Fratello Consolatore si levò in piedi, levò dal portafoglio una fotografia e la porse al primato.
— Sta bene!... Conducetemi tosto ad una casa di Immolate... Là troveremo l’individuo simpatico che ci abbisogna.
E volgendosi ai giovani studenti che in silenzio lo avevano ascoltato:
— Spero — disse — che mi avete compreso.

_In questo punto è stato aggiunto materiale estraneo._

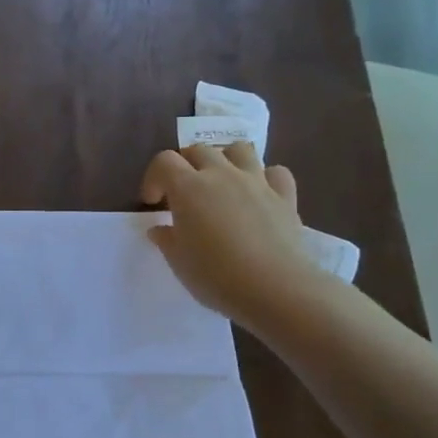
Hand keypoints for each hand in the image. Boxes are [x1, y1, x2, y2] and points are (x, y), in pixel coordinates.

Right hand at [141, 142, 327, 329]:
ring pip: (239, 149)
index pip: (164, 161)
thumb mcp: (178, 261)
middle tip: (183, 192)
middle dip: (186, 165)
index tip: (153, 203)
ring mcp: (256, 182)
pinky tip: (259, 194)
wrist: (274, 289)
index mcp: (188, 188)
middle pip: (199, 150)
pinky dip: (265, 177)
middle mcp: (221, 175)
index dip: (154, 178)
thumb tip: (160, 229)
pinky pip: (275, 172)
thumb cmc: (215, 275)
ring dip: (225, 159)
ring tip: (220, 182)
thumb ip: (166, 239)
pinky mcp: (285, 196)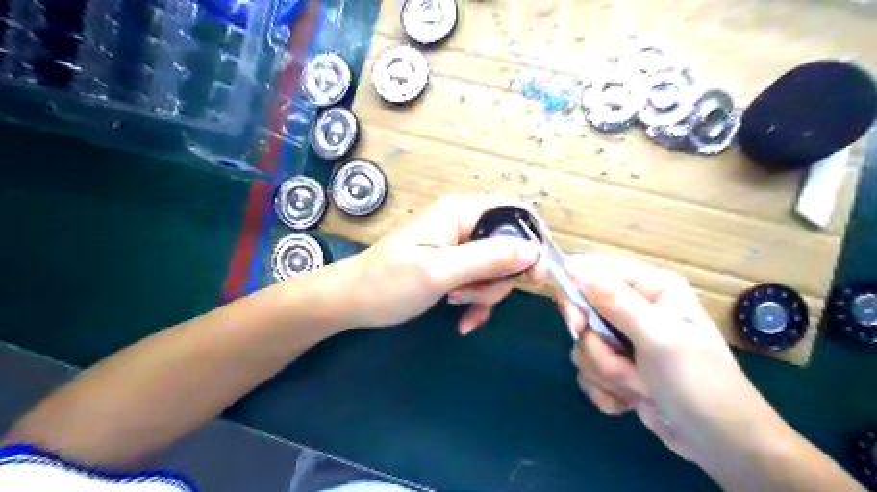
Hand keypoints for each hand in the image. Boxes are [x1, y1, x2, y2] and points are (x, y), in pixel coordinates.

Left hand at [334, 198, 545, 332]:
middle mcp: (464, 225)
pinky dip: (477, 302)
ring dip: (485, 293)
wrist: (351, 302)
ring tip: (456, 304)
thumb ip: (487, 258)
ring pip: (496, 269)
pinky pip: (481, 282)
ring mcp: (458, 247)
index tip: (535, 276)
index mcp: (461, 213)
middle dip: (499, 278)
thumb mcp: (439, 271)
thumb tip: (533, 251)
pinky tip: (464, 321)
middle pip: (509, 247)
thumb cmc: (388, 283)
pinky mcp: (453, 267)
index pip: (515, 213)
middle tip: (471, 295)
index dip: (532, 241)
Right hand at [557, 255, 776, 467]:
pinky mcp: (616, 366)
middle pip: (582, 310)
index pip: (594, 271)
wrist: (722, 446)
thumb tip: (573, 265)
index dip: (575, 292)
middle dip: (597, 344)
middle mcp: (633, 307)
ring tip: (640, 385)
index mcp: (650, 287)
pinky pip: (586, 370)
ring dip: (606, 371)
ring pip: (583, 345)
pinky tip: (630, 401)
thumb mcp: (658, 337)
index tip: (575, 322)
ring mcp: (623, 339)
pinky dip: (605, 389)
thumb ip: (614, 301)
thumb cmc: (699, 383)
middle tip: (616, 358)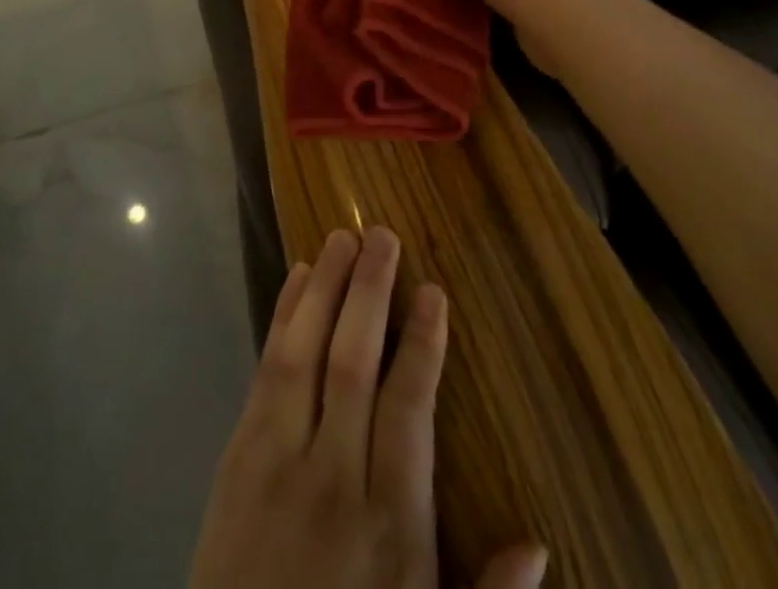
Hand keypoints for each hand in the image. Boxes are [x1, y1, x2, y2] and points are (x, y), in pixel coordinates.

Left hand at [191, 228, 547, 588]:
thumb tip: (540, 542)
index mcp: (389, 522)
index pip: (409, 409)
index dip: (423, 345)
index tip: (433, 292)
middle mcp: (332, 476)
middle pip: (352, 363)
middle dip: (369, 293)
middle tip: (383, 235)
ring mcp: (277, 459)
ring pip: (304, 353)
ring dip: (324, 289)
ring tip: (342, 237)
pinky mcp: (237, 455)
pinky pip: (265, 371)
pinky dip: (282, 318)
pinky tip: (296, 279)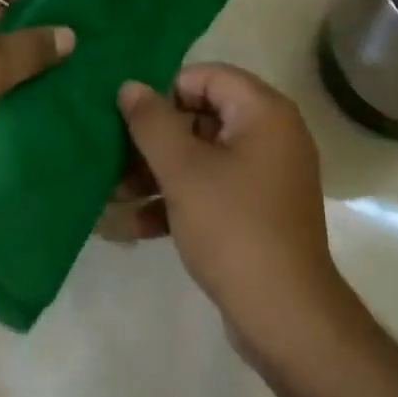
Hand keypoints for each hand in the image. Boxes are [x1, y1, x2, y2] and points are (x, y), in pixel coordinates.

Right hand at [116, 65, 346, 358]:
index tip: (130, 117)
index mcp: (263, 111)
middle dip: (152, 140)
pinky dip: (175, 201)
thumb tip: (129, 85)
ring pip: (200, 157)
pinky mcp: (255, 212)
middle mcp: (269, 135)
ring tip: (109, 193)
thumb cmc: (234, 228)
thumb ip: (152, 122)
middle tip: (111, 157)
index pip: (205, 76)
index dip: (164, 91)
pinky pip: (210, 190)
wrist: (287, 320)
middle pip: (199, 117)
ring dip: (155, 173)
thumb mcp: (183, 171)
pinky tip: (128, 223)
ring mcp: (264, 176)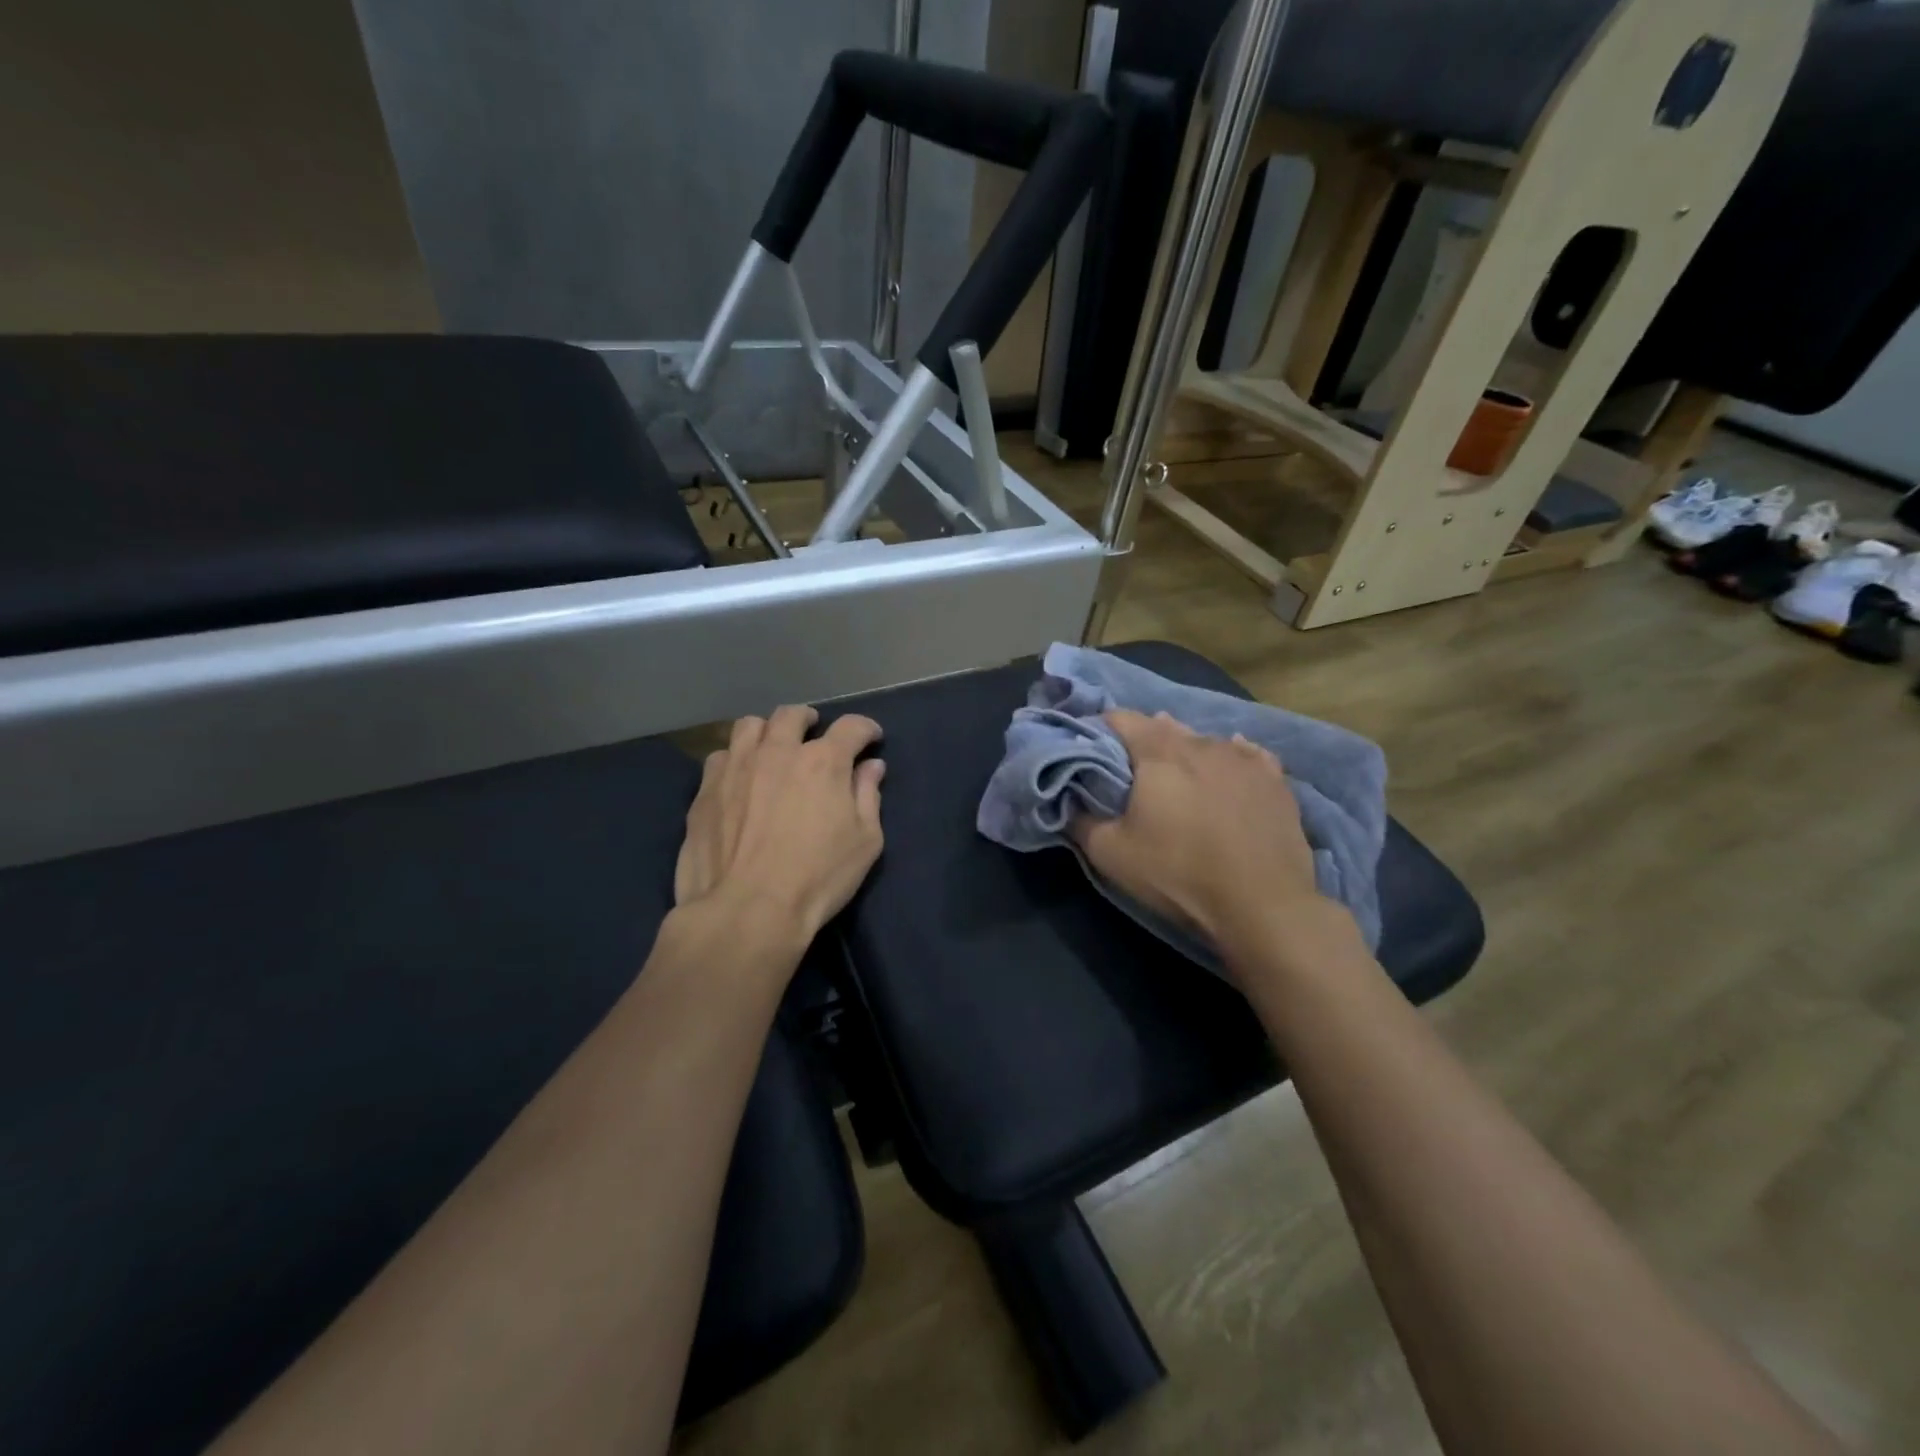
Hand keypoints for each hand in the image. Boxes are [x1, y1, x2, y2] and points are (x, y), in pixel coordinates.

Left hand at [675, 706, 885, 945]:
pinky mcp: (705, 789)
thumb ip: (868, 796)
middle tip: (815, 734)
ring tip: (772, 749)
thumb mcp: (865, 842)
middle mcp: (778, 751)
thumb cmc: (818, 877)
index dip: (865, 729)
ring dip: (767, 732)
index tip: (870, 739)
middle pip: (793, 715)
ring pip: (750, 726)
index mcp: (823, 761)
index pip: (851, 727)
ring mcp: (736, 767)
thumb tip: (871, 767)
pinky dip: (736, 759)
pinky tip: (739, 779)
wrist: (747, 910)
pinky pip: (720, 757)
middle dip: (809, 720)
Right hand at [1071, 709, 1326, 948]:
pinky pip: (1247, 755)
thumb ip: (1080, 821)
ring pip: (1205, 741)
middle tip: (1133, 773)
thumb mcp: (1110, 853)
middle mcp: (1202, 743)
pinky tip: (1229, 771)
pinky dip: (1231, 758)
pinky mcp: (1275, 780)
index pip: (1120, 718)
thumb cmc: (1177, 872)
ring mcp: (1244, 758)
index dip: (1100, 730)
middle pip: (1163, 727)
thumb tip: (1068, 803)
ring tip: (1180, 777)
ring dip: (1186, 752)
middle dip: (1144, 742)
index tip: (1092, 751)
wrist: (1261, 905)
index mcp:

L’estirpazione del chiodo fantastico allora si effettuerà spontaneamente, quando si ottenga che quest’uomo abbia a credere in un’altra forma di donna... Se a tanto può giungere il talento e la volontà di una Immolata, è indubitabile che lo sviluppo istantaneo della febbre ricondurrà l’equilibrio nelle forze mentali, e allora il cervello potrà gridare a’ suoi satelliti: sorgete e obbeditemi!»
Ciò detto, il Virey riconsegnò a fratello Consolatore la fotografia dell’Albani, dopo averne spiccato uno dei tanti ritratti fotografici che vi erano intercalati.
— Levita! — riprese il Primate nell’atto di congedarsi — voi perdonerete alla vivacità di alcune mie espressioni che per avventura possono aver irritate le vostre suscettibilità — la scienza medica non fu mai troppo scrupolosa nella pratica del galateo. — Dopo tutto, se i nostri principii e le nostre credenze si avversano, ciò non impedisce che noi ci chiamiamo fratelli.
— Fratelli! — ripetè il Levita stringendo al cuore la mano che aveva cercato la sua — è pur consolante l’udir profferire questa parola da un uomo che nega l’amore e non crede all’esistenza dell’anima...
Il Virey, irritabile come tutti gli scienziati, stava per riprendere la sua polemica, ma un sospiro affannoso del malato gli ricordò che i minuti erano contati.
Egli volse al Levita un’ultima occhiata piena di ironia e uscì dalla stanza seguito dagli alunni.
Giunto nella via, il Virey fece salire nella sua volante il custode della Villa, e scambiate sommessamente alcune parole con lui, ordinò al conduttore di dirigersi alla piazza dell’antica cattedrale.